Виктор Николаевич подошел к воротам, откинул железный крючок. Федот Андроныч смотрел то на него, то на Клима, топтался на месте.
— Убирай собак, а то возьму шкворень и успокою… — пригрозил Клим.
— Терентий Максимович, иди сюда, — позвал Федот Андроныч. — Слушайте, мужики, давайте все сделаем полюбовно. Я же не против. Я с полным удовольствием… Нагребайте воз-другой для отвода глаз, остальное поделим. Тебя, Климша, семья заела, и у тебя, Терентий, жевать нечего. Полюбовно-то все можно…
— Хочешь, я харю тебе расчищу? — Клим легонько ткнул черешком бича в живот Федота Андроныча. — Бочка с навозом… Воняешь, рядом стоять нет возможности. И как тебя мать сыра земля носит…
— Сволота ты, Климка, ох и сволота!.. — Федот Андроныч сгорбился, тяжело передвигая ногами, пошел домой.
Виктор Николаевич, открыв амбары, не ушел домой. Он помогал нагребать зерно в мешки, грузил их на подводы.
— Молодец, антилигент! — похвалил его Клим.
— Стараюсь… В городе натерпелся голода, как тут не помочь, — ответил Виктор Николаевич и начал насвистывать…

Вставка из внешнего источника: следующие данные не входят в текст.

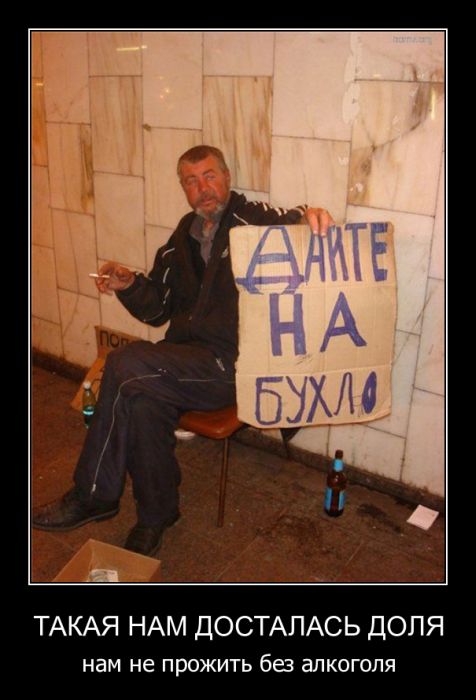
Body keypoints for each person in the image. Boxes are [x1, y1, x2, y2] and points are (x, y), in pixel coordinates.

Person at [32, 145, 334, 556]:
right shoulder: (182, 236)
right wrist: (129, 284)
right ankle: (156, 515)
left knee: (121, 364)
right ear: (183, 189)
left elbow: (294, 219)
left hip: (232, 367)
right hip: (183, 361)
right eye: (191, 181)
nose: (202, 188)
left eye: (209, 176)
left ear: (227, 178)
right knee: (141, 402)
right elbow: (158, 309)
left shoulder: (251, 219)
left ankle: (94, 494)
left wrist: (311, 215)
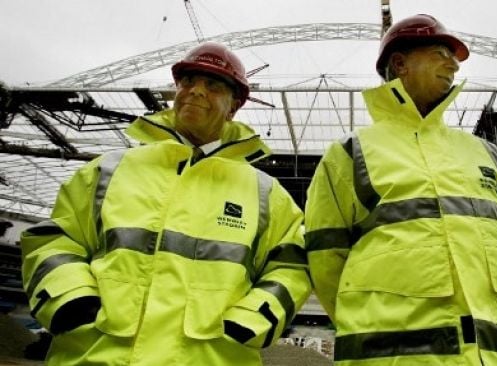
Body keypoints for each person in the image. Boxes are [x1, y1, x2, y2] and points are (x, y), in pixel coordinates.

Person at [20, 41, 311, 365]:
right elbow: (56, 239)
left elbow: (291, 267)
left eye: (213, 85)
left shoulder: (265, 193)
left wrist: (253, 319)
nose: (196, 91)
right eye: (187, 82)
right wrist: (70, 298)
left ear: (234, 106)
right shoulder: (108, 171)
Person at [305, 14, 497, 365]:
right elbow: (325, 263)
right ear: (400, 64)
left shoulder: (488, 155)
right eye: (440, 53)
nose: (454, 66)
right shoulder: (350, 153)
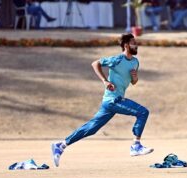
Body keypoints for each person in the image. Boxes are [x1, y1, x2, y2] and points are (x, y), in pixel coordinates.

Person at [51, 33, 154, 167]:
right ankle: (136, 145)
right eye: (134, 43)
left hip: (111, 102)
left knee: (92, 128)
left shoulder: (135, 62)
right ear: (126, 45)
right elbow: (95, 63)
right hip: (113, 100)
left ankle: (61, 145)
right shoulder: (117, 59)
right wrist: (105, 81)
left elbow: (133, 82)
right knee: (142, 112)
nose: (137, 45)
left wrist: (135, 78)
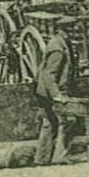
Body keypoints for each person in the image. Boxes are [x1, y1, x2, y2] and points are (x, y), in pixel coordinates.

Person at [32, 29, 76, 166]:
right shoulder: (57, 49)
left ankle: (42, 158)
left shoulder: (60, 43)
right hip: (49, 91)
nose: (75, 32)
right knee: (68, 120)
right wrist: (57, 96)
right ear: (64, 31)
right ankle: (62, 156)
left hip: (44, 91)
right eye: (73, 29)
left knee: (49, 123)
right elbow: (49, 75)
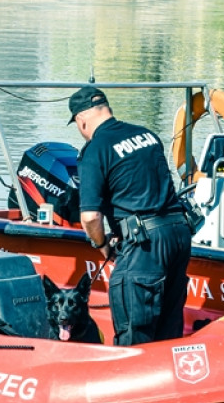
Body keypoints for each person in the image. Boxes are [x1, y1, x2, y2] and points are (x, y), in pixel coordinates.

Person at [68, 86, 191, 346]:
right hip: (178, 234)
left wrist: (102, 245)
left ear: (82, 119)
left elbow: (90, 217)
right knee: (169, 332)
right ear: (107, 109)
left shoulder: (95, 149)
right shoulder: (147, 135)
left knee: (134, 336)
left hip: (144, 246)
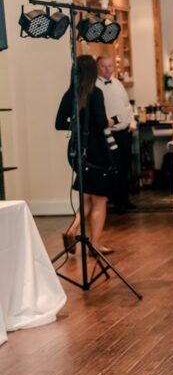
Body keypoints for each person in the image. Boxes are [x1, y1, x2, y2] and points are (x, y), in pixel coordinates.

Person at [54, 55, 115, 256]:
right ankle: (95, 246)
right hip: (96, 152)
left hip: (75, 151)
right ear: (92, 72)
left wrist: (77, 124)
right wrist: (108, 121)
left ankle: (72, 231)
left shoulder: (69, 94)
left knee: (87, 196)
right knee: (100, 200)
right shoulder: (95, 93)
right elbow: (101, 123)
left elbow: (59, 124)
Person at [94, 56, 135, 212]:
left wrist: (132, 122)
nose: (107, 69)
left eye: (110, 66)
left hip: (125, 131)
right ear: (98, 67)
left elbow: (127, 106)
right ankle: (116, 202)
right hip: (108, 133)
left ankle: (125, 199)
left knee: (125, 166)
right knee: (113, 168)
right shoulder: (95, 87)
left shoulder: (118, 83)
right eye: (104, 66)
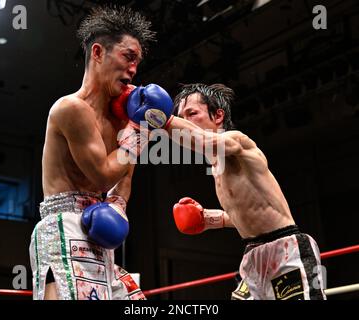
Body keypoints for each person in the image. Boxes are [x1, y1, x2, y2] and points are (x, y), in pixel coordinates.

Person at [29, 5, 158, 300]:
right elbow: (102, 175)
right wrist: (141, 133)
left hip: (99, 227)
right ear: (98, 53)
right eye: (128, 56)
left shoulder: (122, 119)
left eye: (138, 61)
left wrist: (117, 205)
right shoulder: (71, 108)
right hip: (64, 226)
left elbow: (123, 174)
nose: (134, 69)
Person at [167, 83, 326, 300]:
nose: (185, 121)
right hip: (252, 255)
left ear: (218, 116)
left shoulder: (237, 141)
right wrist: (207, 219)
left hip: (286, 249)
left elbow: (203, 140)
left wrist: (162, 119)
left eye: (191, 113)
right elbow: (250, 212)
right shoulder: (215, 167)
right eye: (180, 116)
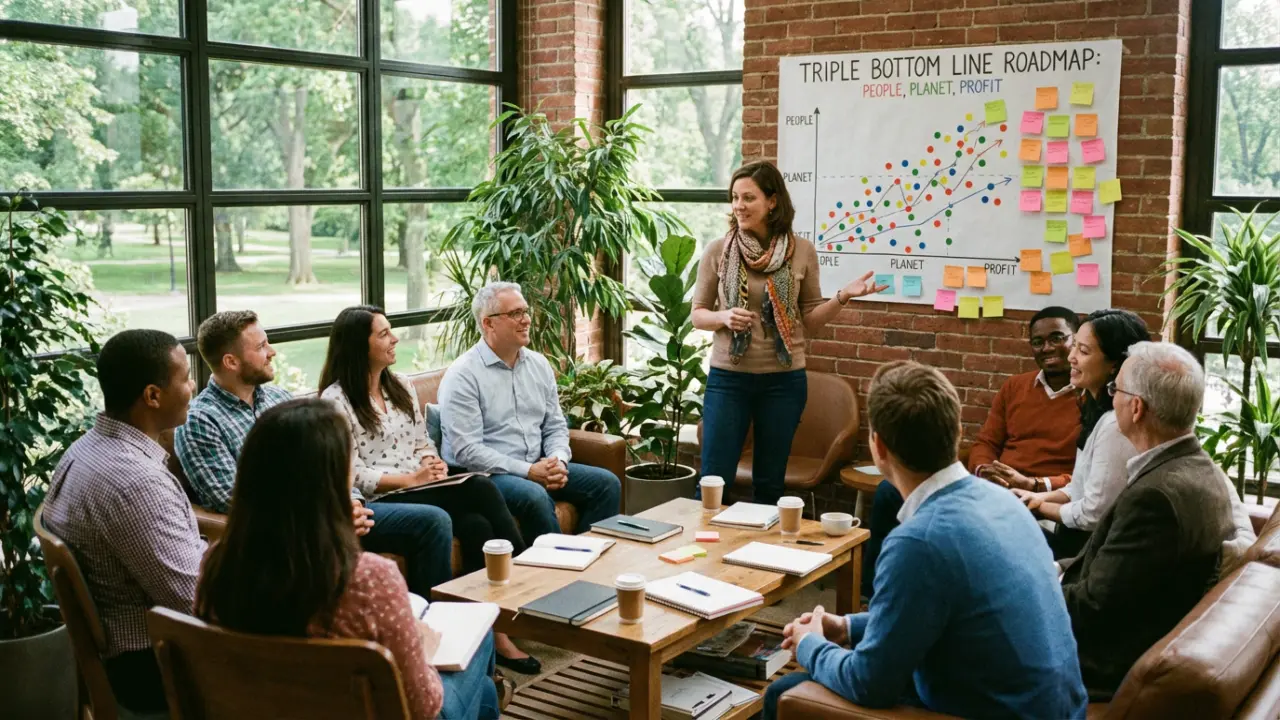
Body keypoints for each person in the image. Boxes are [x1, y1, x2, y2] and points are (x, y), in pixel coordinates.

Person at [762, 361, 1086, 720]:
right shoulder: (1004, 502)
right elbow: (939, 612)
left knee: (784, 692)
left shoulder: (918, 543)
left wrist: (810, 645)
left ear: (879, 448)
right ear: (958, 431)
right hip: (1054, 707)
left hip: (998, 711)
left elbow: (869, 684)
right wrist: (847, 626)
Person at [195, 398, 500, 719]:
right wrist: (423, 652)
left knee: (485, 694)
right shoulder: (366, 580)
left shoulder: (216, 564)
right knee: (480, 635)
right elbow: (422, 706)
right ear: (328, 482)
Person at [174, 310, 455, 597]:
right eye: (260, 347)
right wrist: (330, 512)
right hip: (293, 531)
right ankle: (434, 627)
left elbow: (332, 465)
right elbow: (230, 496)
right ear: (230, 361)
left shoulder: (279, 399)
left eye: (267, 342)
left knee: (462, 511)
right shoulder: (200, 420)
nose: (271, 352)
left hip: (334, 515)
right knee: (432, 521)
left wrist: (351, 502)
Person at [319, 305, 537, 674]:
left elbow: (422, 442)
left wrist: (432, 464)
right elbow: (348, 472)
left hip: (420, 486)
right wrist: (407, 480)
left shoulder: (400, 385)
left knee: (477, 528)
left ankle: (490, 636)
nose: (395, 338)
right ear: (360, 344)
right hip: (381, 499)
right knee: (479, 488)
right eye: (384, 334)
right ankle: (525, 582)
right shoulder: (335, 401)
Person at [691, 160, 888, 505]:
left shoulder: (802, 253)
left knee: (770, 486)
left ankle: (758, 557)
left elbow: (809, 321)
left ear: (772, 202)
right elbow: (697, 315)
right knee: (713, 482)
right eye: (734, 198)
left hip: (783, 382)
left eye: (748, 198)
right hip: (729, 378)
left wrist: (843, 297)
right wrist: (723, 316)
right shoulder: (718, 251)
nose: (738, 206)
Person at [861, 306, 1083, 597]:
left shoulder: (1089, 397)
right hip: (993, 488)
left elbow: (1085, 481)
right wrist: (984, 471)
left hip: (1038, 500)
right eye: (1038, 341)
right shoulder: (1016, 387)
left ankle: (933, 595)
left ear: (1076, 340)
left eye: (1057, 338)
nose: (1047, 348)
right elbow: (985, 443)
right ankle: (869, 592)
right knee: (889, 493)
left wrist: (1035, 485)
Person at [1060, 342, 1235, 696]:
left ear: (1136, 407)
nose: (1111, 399)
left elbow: (1092, 609)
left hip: (1098, 666)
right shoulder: (1200, 467)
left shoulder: (1154, 498)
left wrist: (1022, 588)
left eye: (1116, 389)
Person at [42, 329, 202, 714]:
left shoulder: (84, 450)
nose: (194, 386)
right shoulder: (135, 482)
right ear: (152, 396)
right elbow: (196, 600)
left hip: (131, 651)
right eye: (185, 377)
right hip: (153, 667)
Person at [439, 282, 621, 541]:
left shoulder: (538, 364)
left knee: (606, 485)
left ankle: (589, 564)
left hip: (538, 464)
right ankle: (557, 574)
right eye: (515, 314)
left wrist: (558, 460)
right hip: (487, 476)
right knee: (533, 495)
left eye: (525, 311)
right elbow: (467, 451)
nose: (526, 320)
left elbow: (555, 425)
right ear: (488, 323)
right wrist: (528, 471)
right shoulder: (463, 375)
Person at [1014, 309, 1149, 559]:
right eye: (1074, 346)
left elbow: (1091, 515)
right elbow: (1081, 486)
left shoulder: (1115, 425)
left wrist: (1041, 507)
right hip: (1074, 536)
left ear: (1114, 366)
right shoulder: (1093, 407)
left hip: (1088, 552)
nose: (1072, 357)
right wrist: (1036, 496)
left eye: (1084, 351)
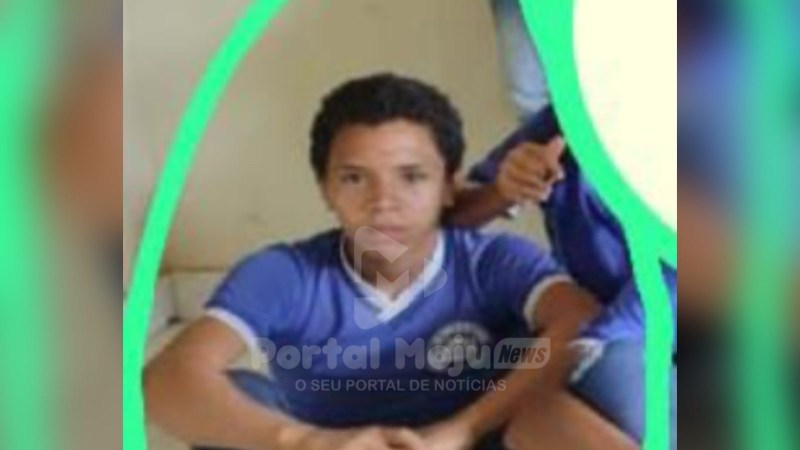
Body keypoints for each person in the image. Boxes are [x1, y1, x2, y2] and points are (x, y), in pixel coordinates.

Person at [144, 73, 636, 450]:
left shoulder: (490, 261)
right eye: (355, 178)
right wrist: (310, 442)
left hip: (471, 442)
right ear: (325, 189)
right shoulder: (285, 274)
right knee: (234, 397)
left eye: (412, 177)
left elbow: (578, 318)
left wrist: (460, 431)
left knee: (563, 406)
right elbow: (164, 380)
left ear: (449, 187)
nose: (383, 202)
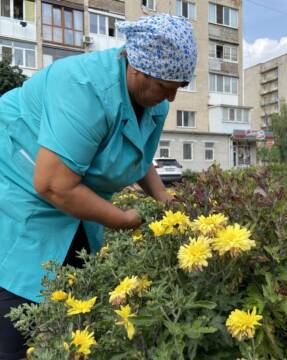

Перед вечером к дому Федота Андроныча подвернули легкие дрожки. Федот Андроныч, выглянув в окно, негромко выругался:
— Выбрал время в гости приехать!
— Кто там? — спросил Виктор Николаевич.
— Еши Дылыков и этот… Доржитаров. Иди проводи от собак.
Доржитаров поздоровался с Виктором Николаевичем за руку, тихо сказал:
— Я вам привез привет от Родовича. Привет и сто рублей денег.
— Денег он мог бы послать и больше. А вы идите к своему приятелю, — Виктор Николаевич бесцеремонно подтолкнул Еши Дылыкова, — нам поговорить нужно.
Кряхтя и отдуваясь, Еши поднялся на крыльцо. Виктор Николаевич проводил его взглядом, повернулся к Доржитарову.